I have 6 tables to display in one query. I'm trying three tables first but there's an error, and I don't know why. I want to show all fields, but I tried the first item code if going to work. Unfortunately, there's a bug.
我有6个表在一个查询中显示。我先尝试三张桌子,但是有一个错误,我不知道为什么。我想显示所有字段,但是如果要上班,我尝试了第一个项目代码。
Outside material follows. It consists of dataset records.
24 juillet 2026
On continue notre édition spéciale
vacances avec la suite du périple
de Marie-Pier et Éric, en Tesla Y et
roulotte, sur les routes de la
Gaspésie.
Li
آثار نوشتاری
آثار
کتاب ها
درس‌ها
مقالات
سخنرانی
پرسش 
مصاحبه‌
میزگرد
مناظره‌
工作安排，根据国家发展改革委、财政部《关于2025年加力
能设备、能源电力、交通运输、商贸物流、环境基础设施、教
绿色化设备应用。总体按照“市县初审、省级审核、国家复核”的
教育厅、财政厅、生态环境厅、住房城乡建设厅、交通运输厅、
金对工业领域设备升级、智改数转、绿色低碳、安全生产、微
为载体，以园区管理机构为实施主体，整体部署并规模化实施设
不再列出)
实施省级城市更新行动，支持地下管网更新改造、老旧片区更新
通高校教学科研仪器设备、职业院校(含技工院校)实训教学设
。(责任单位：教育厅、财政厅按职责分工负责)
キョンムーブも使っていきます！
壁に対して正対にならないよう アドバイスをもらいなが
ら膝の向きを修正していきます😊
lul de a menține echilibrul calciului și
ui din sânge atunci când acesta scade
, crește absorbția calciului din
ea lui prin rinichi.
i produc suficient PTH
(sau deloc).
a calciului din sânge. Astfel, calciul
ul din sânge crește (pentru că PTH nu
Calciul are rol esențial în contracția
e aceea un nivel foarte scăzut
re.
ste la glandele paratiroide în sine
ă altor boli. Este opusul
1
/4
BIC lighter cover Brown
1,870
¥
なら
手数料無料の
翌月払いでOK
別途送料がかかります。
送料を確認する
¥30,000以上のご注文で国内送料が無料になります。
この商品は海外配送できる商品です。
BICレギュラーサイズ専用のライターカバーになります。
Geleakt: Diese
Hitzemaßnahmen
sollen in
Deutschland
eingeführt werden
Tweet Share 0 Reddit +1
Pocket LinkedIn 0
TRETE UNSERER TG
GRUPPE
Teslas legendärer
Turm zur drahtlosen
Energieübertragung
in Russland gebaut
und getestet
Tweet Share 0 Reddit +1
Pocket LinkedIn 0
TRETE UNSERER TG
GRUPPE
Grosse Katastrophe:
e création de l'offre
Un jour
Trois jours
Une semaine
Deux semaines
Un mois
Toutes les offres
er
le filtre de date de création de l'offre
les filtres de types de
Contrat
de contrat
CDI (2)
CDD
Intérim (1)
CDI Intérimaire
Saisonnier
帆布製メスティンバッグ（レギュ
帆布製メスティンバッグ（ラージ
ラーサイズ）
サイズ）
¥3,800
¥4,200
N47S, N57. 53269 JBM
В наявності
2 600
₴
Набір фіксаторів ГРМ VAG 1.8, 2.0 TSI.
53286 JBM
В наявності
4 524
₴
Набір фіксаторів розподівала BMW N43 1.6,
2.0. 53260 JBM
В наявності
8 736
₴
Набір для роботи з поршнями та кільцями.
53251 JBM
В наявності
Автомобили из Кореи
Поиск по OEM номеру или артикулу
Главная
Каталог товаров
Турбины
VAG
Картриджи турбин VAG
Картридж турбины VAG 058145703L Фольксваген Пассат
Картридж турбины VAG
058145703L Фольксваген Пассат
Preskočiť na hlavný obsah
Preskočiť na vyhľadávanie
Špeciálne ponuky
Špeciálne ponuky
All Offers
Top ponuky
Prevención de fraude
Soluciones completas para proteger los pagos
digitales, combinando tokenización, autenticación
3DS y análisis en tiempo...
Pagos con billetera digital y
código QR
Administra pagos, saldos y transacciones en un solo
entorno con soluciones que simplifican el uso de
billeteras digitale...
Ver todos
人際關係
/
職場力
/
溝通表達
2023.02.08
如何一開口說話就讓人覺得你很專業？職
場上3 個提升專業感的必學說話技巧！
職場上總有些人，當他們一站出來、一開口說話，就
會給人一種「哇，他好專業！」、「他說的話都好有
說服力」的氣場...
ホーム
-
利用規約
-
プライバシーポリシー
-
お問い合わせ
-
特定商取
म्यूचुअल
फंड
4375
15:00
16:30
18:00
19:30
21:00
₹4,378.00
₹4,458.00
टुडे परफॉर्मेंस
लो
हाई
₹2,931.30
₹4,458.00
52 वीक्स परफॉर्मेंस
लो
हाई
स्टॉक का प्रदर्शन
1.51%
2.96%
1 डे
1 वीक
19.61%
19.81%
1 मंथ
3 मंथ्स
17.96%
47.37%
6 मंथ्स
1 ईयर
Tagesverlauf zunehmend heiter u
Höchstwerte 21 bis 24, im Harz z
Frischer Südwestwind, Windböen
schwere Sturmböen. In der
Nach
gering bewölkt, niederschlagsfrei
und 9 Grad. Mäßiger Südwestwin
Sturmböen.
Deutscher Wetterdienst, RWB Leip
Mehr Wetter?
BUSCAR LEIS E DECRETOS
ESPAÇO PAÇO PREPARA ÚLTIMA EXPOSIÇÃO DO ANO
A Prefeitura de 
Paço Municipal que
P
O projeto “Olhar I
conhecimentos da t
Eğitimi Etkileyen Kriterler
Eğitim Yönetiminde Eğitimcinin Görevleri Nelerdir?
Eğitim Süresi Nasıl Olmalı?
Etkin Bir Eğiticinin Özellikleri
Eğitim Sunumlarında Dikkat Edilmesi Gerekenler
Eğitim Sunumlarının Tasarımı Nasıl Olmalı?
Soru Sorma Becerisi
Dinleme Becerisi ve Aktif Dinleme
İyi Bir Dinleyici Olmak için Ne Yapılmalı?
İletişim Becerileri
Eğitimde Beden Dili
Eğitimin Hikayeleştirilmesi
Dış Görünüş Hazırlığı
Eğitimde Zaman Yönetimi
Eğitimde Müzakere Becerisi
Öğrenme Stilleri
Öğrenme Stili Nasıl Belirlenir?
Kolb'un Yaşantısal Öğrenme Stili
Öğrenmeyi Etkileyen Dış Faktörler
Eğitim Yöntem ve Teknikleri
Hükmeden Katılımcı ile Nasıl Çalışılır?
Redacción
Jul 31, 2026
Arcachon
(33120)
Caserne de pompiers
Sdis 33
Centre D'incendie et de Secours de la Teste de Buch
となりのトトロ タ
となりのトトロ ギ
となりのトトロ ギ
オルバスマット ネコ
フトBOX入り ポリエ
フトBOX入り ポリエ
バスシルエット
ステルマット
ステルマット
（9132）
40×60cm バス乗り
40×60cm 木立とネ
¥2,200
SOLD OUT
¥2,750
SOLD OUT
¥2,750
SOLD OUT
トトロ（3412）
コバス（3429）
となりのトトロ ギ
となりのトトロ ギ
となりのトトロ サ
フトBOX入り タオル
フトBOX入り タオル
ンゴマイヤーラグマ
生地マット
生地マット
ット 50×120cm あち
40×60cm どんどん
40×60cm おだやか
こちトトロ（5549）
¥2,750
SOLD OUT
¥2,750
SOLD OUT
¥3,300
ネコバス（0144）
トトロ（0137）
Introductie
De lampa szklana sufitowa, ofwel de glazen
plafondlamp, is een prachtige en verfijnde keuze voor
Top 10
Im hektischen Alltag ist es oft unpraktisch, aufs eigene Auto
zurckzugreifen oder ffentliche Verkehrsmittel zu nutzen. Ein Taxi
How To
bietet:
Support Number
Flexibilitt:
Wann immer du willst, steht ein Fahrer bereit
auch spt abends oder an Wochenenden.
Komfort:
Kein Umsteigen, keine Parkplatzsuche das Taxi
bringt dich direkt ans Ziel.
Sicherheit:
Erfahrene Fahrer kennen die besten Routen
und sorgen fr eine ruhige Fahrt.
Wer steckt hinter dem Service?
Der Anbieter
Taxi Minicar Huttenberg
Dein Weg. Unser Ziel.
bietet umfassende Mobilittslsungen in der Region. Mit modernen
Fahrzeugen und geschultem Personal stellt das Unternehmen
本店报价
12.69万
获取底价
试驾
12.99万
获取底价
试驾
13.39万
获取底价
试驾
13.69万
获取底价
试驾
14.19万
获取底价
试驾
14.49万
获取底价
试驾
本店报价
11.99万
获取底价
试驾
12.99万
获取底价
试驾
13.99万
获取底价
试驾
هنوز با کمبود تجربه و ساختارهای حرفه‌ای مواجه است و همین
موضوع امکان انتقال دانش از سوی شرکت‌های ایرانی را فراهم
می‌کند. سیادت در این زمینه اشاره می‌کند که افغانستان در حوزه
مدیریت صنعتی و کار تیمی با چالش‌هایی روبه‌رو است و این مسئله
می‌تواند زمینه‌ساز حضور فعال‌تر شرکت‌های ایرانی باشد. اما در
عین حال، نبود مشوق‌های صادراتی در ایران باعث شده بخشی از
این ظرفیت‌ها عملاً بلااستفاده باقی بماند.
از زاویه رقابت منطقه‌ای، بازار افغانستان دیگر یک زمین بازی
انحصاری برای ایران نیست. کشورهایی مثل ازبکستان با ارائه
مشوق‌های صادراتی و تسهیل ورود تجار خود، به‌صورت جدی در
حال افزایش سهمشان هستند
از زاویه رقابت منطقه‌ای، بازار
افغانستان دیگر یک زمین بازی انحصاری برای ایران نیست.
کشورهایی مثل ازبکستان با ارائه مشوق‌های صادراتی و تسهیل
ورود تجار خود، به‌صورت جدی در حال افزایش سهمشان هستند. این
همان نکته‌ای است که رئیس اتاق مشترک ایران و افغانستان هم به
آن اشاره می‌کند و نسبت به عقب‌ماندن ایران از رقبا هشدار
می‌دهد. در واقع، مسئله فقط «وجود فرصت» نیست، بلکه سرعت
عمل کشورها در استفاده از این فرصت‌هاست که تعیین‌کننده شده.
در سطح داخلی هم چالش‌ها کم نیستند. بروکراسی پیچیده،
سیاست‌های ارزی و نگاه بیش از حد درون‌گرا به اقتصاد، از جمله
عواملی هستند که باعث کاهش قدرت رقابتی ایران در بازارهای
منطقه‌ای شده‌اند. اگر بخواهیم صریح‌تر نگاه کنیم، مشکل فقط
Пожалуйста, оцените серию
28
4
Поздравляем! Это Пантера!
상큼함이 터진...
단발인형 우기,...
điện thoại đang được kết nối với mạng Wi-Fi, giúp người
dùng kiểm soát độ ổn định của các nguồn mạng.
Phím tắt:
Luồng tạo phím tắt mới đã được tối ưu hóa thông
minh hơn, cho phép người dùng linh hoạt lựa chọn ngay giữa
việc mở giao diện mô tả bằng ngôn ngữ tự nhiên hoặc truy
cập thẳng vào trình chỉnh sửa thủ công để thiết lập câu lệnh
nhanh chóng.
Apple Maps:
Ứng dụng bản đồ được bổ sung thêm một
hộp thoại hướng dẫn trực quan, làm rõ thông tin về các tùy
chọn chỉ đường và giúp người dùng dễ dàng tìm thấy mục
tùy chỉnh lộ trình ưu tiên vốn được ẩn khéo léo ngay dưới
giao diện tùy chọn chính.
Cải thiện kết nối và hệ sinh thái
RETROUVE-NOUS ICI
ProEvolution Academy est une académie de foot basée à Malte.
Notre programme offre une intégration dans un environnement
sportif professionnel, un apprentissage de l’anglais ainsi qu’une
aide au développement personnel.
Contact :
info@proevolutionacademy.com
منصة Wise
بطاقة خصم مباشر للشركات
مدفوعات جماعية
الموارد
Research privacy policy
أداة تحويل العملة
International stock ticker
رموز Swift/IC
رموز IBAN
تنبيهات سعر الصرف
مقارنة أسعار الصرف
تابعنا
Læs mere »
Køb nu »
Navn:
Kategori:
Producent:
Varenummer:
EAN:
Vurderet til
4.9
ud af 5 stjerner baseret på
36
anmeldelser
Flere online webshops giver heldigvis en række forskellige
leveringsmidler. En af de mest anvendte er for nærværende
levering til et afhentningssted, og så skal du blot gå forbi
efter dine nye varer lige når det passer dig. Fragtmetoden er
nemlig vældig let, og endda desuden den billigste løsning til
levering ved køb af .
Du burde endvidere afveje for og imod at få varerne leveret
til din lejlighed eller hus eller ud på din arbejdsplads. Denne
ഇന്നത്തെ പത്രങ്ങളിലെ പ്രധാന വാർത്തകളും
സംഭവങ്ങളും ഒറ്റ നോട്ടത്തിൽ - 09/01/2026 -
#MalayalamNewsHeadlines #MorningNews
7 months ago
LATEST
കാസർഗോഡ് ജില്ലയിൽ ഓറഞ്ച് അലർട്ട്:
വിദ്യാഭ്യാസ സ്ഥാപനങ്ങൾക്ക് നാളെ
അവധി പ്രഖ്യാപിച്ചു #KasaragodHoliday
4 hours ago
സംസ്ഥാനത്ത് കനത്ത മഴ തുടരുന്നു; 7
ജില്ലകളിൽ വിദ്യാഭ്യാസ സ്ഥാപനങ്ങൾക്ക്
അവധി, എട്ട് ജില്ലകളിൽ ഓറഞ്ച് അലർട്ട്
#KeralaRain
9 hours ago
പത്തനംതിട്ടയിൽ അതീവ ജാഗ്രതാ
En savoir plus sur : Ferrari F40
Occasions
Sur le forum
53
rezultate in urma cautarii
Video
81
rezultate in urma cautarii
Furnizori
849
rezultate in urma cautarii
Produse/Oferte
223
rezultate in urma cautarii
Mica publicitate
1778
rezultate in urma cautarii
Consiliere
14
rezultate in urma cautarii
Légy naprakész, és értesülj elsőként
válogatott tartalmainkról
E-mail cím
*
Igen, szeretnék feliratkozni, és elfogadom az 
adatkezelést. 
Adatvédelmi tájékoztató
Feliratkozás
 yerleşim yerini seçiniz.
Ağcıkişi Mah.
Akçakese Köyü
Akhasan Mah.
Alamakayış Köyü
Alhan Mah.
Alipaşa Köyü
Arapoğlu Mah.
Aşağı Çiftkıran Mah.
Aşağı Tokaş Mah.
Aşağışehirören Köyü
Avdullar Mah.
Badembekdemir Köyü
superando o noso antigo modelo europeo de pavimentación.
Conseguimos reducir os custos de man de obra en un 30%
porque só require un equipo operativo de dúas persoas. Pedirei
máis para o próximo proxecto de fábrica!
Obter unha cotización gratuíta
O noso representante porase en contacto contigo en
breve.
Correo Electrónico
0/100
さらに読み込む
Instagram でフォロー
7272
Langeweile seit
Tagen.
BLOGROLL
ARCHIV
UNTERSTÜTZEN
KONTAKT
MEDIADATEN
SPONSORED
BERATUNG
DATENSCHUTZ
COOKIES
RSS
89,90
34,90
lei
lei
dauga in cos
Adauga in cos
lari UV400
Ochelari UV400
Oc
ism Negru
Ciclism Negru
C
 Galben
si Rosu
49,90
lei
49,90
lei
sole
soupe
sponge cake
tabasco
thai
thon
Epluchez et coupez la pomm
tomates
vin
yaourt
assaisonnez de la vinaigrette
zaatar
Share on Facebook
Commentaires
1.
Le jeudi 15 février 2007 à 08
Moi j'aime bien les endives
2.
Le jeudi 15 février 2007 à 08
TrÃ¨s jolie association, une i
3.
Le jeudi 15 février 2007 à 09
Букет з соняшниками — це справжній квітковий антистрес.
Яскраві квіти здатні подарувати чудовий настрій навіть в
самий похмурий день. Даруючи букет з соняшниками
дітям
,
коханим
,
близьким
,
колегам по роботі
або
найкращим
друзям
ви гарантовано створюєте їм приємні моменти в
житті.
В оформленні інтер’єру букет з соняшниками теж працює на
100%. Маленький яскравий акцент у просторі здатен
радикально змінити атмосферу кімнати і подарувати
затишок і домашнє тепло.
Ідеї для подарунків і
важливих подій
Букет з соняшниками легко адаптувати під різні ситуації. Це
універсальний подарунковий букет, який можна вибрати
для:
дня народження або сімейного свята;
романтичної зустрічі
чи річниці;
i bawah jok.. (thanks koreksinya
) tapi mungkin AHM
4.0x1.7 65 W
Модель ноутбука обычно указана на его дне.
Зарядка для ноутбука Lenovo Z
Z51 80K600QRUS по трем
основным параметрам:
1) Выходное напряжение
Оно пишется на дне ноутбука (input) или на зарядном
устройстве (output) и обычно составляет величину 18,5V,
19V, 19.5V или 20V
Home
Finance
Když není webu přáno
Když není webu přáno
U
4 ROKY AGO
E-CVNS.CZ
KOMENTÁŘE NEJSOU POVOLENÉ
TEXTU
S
不幸的是,有一个错误。
The error is Warning: mysqli::query() [mysqli.query]: (21000/1242): Subquery returns more than 1 row in C:\wamp\www\DASMA\stockcard.php on line 541
错误是警告:mysqli :: query()[mysqli.query] :( 21000/1242):子查询在第541行的C:\ wamp \ www \ DASMA \ stockcard.php中返回多行
I want to display all the data in my all table whether one of it don't have data yet. Just without using SQL join.
我想在我的all表中显示所有数据,无论其中一个数据还没有数据。只是没有使用SQL连接。
|allinvty3|(masterfile)
----------------
|in_code |
|ecr_desc |
|pric_cash
|qty |
|ite_desc |
---------------
|(barcode, soldout_dm , dm_stock_transfer, adjustment etc.
-all have same fieldname)|
----------------
|itemcode |
|qty |
|date
|qty |
|status |
---------------
<?php
$sql = "
SELECT (
SELECT itemcode as bcode
FROM barcode
) ,
(
SELECT itemcode as bsold
FROM soldout_dm
) ,
(
SELECT itemcode as bstock
FROM dm_stock_transfer
)
";
$result = $conn->query($sql);
?>
2 个解决方案
#1
0
Try this
<?php
$sql = 'select b.itemcode as bcode, s.itemcode as bsold, d.itemcode as bstock from barcode as b, soldout_dm as s, dm_stock_transfer as d';
$result = $con->query($sql);
?>
#2
0
$sql="select t1.column, t2.column,t3.column,t4.column,t5.column,t6.column from t1,t2,t3,t4,t5,t6 ";
this type of query will help you to get data from all six tables .
这种类型的查询将帮助您从所有六个表中获取数据。
#1
0
Try this
<?php
$sql = 'select b.itemcode as bcode, s.itemcode as bsold, d.itemcode as bstock from barcode as b, soldout_dm as s, dm_stock_transfer as d';
$result = $con->query($sql);
?>
#2
0
$sql="select t1.column, t2.column,t3.column,t4.column,t5.column,t6.column from t1,t2,t3,t4,t5,t6 ";
this type of query will help you to get data from all six tables .
这种类型的查询将帮助您从所有六个表中获取数据。